Saved dataset items:
=======
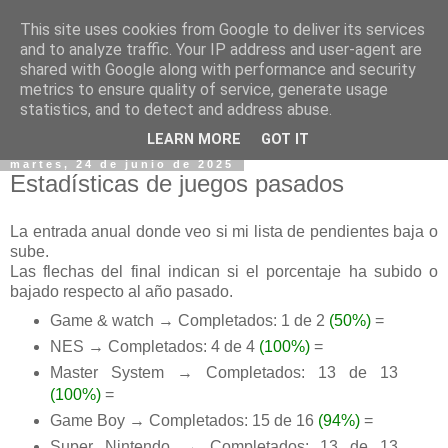
This site uses cookies from Google to deliver its services
and to analyze traffic. Your IP address and user-agent are
shared with Google along with performance and security
metrics to ensure quality of service, generate usage
statistics, and to detect and address abuse.
▼
LEARN MORE
GOT IT
martes, 24 de junio de 2025
Estadísticas de juegos pasados
La entrada anual donde veo si mi lista de pendientes baja o
sube.
Las flechas del final indican si el porcentaje ha subido o
bajado respecto al año pasado.
Game & watch → Completados: 1 de 2
(50%)
=
NES → Completados: 4 de 4
(100%)
=
Master System → Completados: 13 de 13
(100%)
=
Game Boy → Completados: 15 de 16
(94%)
=
Super Nintendo → Completados: 13 de 13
=======
◆ TO-DO ITEM
Could you edit the records above by replacing every "Completados" with "Terminados", keeping everything else the same and leaving out the pictures?

◆ ANSWER BELOW
This site uses cookies from Google to deliver its services
and to analyze traffic. Your IP address and user-agent are
shared with Google along with performance and security
metrics to ensure quality of service, generate usage
statistics, and to detect and address abuse.
▼
LEARN MORE
GOT IT
martes, 24 de junio de 2025
Estadísticas de juegos pasados
La entrada anual donde veo si mi lista de pendientes baja o
sube.
Las flechas del final indican si el porcentaje ha subido o
bajado respecto al año pasado.
Game & watch → Terminados: 1 de 2
(50%)
=
NES → Terminados: 4 de 4
(100%)
=
Master System → Terminados: 13 de 13
(100%)
=
Game Boy → Terminados: 15 de 16
(94%)
=
Super Nintendo → Terminados: 13 de 13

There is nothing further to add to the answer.